• **Complete the following**
- a) Explain why the network performance monitoring text says that, when running the host agent, you sometimes watch only a percentage of the traffic.
- b) Answer these from the network performance monitoring text:
(i) For about how long has Kentik Detect been out commercially?
(ii) Which company offers nProbe?
(iii) What metrics does the new host agent provide?

Part of our secret long-term plan is to address how you combine all of this technology. You’ve got APM, and metrics, and Net NPM, and DDoS protection, and it all needs to work, and it all needs to be related. But again, back to the startup world, one thing at a time. First, badass NetFlow tool, then bring the performance side into it, then protect the infrastructure, and then we’ll see where we go from there. These silos really hurt people, and the lack of visibility is very difficult for operations.
Our Cloud-Friendly Network Performance Monitoring
The Kentik base is the Kentik Detect offering that we’ve had out commercially for about a year and a half. If you’re a super network nerd, we just tell you that it’s a badass NetFlow tool. It lets you see anything that you want to know, and alert you to anomalous conditions, but in a way that lets you dig down because we keep all the details, and we present those details in a way that network and operations folks understand. So for the base product it’s really more about “where’s the traffic going?” than “what’s the performance of the network?”
People used to say that measuring performance means SNMP. Before you retch, let’s say that means measuring congestion. If the link is congested, then a basic NetFlow tool function allows you to double click on that, and you can see that the link is full because there’s tons of traffic due to the database servers syncing.
NPM is about leveraging data sources that are not just standard NetFlow, sFlow, or IPFIX.
What that doesn’t really tell you is whether there’s a performance problem. The link may be almost full, but there may be no TCP retransmits, and the latency may be good. So really getting into network performance monitoring is about how we can get data sources that are not just standard NetFlow, sFlow, or IPFIX, but come from packets or web logs, or devices that can send that kind of augmented flow data, which has standard NetFlow but also latency information and retransmit information. And then to make it usable, so you can say “It isn’t the network,” or “Aha! It is the network, in fact it’s that remote network or it’s my data center,” or wherever it is.
If you’re 100% in the cloud, generally what you would do is use an agent that can run on the server and watch the packets. We actually work with nTop, who’s a granddaddy in the space, and they have something called nProbe, which can watch packets generate flow but also add performance and metadata. As you deploy that, you have to be careful that you don’t have the Heisenbugs, where your monitoring interferes with production and then things happen strangely. So you have to watch, sometimes a percentage of the traffic.
The agent sends data in IPFIX, so standard format, but also adds in the performance data that we need — and soon application semantics and some other things — and it looks like just a network device. So every host looks like a network device, we’re getting Flow from it, and we’ll typically in Cloud then use a BGP table that’s representative of that kind of infrastructure. Because you probably don’t speak BGP with your Cloud provider. Unless you’re doing anycast, which some people do, but not AWS, GCE, Azure, Soft Layer, not the big guys. So the data’s coming from the servers. If you run hybrid Cloud, and you’re running at least some of your own infrastructure, then again switches, routers, BGP tables, but to get that sort of augmented information, it can come from the host agent.
Our new host agent gives you metrics like retransmits, out-of-order, and latency.

• **Data entries**
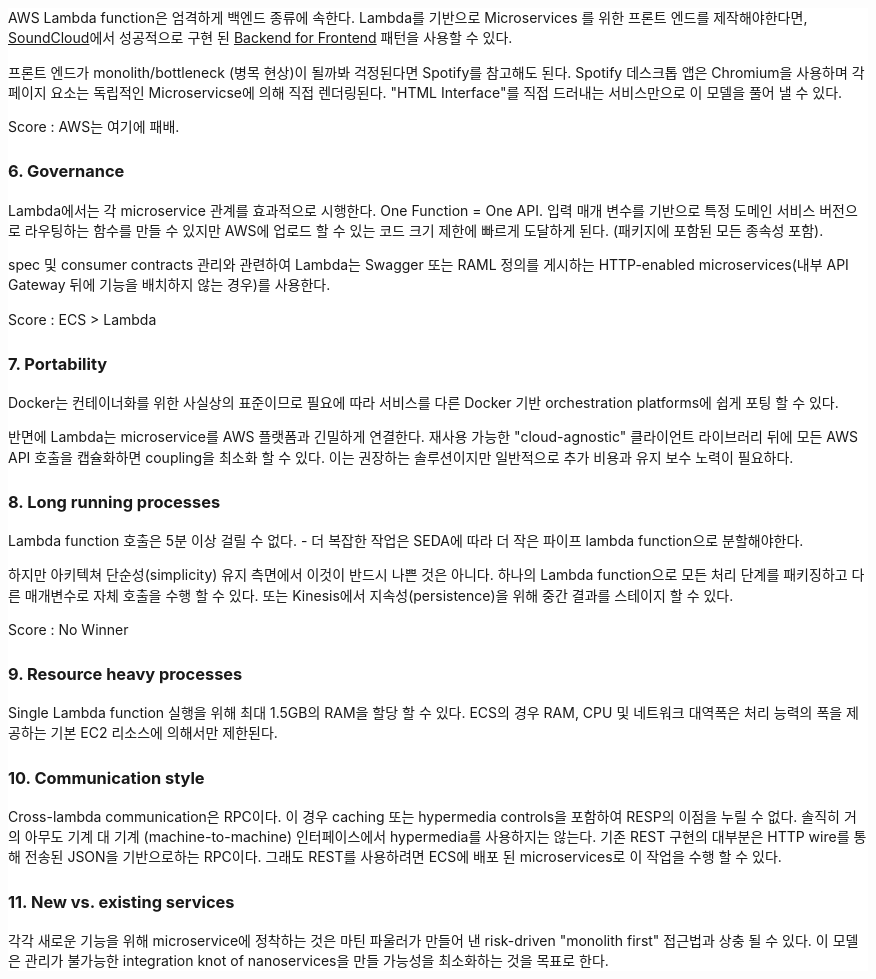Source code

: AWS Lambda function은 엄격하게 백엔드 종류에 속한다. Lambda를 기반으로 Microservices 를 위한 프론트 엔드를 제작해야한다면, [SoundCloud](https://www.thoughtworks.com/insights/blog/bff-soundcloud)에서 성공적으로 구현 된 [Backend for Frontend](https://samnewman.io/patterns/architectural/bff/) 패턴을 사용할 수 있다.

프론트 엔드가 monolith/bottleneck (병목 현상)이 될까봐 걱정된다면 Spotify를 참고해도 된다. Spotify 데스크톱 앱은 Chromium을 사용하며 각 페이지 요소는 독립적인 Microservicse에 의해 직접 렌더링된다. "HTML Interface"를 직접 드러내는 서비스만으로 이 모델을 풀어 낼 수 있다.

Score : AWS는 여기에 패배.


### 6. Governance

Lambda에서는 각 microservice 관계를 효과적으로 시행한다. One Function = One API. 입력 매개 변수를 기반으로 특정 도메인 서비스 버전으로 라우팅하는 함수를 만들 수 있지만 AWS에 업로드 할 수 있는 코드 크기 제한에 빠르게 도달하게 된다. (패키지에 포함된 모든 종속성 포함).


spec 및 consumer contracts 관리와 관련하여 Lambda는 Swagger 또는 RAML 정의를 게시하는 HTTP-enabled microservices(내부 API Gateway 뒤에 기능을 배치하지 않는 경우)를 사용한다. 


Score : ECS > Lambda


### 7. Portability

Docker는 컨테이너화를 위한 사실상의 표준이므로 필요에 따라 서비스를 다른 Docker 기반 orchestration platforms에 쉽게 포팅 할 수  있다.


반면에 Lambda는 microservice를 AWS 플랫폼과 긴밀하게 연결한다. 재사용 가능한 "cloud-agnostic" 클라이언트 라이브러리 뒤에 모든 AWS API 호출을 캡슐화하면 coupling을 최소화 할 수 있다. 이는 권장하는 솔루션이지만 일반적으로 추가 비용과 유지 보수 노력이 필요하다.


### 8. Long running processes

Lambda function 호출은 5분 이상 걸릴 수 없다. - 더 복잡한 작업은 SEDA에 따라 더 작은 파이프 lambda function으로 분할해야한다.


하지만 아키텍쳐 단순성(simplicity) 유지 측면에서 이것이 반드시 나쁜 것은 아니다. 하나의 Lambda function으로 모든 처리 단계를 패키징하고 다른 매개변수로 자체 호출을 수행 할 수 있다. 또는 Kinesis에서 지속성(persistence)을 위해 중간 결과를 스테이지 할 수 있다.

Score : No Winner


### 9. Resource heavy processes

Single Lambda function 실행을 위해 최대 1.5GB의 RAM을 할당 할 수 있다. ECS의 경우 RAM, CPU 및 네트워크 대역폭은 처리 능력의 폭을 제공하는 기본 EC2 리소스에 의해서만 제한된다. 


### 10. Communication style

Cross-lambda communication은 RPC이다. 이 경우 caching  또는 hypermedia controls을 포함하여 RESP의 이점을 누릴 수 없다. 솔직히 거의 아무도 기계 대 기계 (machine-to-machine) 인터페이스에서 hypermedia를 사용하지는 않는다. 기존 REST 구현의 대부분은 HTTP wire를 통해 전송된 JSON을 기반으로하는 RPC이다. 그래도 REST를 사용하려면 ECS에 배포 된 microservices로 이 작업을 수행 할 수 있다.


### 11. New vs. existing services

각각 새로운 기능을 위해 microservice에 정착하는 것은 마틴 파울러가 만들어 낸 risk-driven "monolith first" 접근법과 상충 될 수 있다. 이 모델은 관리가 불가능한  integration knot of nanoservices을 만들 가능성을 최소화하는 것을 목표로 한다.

* * *

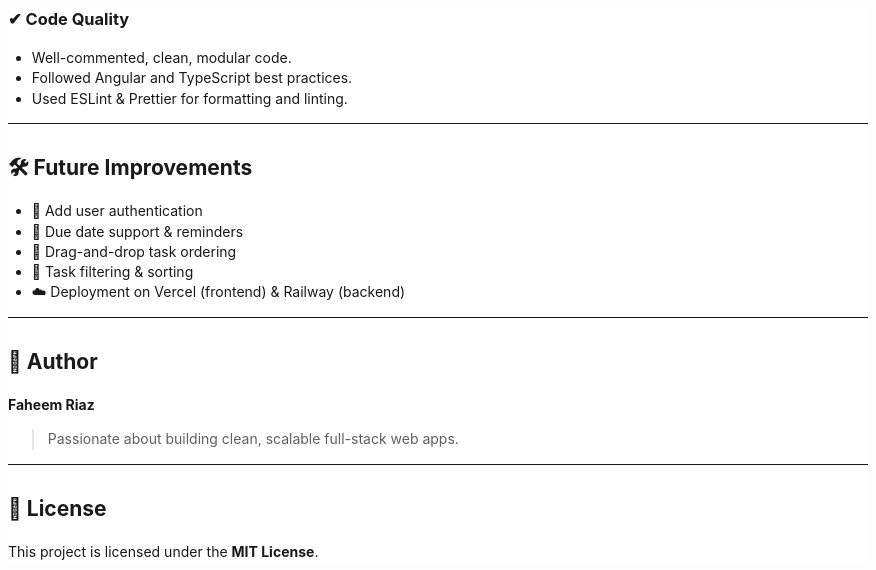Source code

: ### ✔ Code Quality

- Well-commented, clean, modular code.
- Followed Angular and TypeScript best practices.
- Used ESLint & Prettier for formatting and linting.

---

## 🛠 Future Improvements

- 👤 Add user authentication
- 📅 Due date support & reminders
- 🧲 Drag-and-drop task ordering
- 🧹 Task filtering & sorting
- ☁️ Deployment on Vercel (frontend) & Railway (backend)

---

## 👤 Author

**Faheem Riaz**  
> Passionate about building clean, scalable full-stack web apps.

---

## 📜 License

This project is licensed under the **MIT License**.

• **Answers provided**
- a) Deploying an agent on the server to watch packets risks Heisenbugs, where the monitoring interferes with production and things happen strangely. Watching only a percentage of the traffic limits that interference.

- b)
(i) About a year and a half.
(ii) nTop.
(iii) Retransmits, out-of-order, and latency.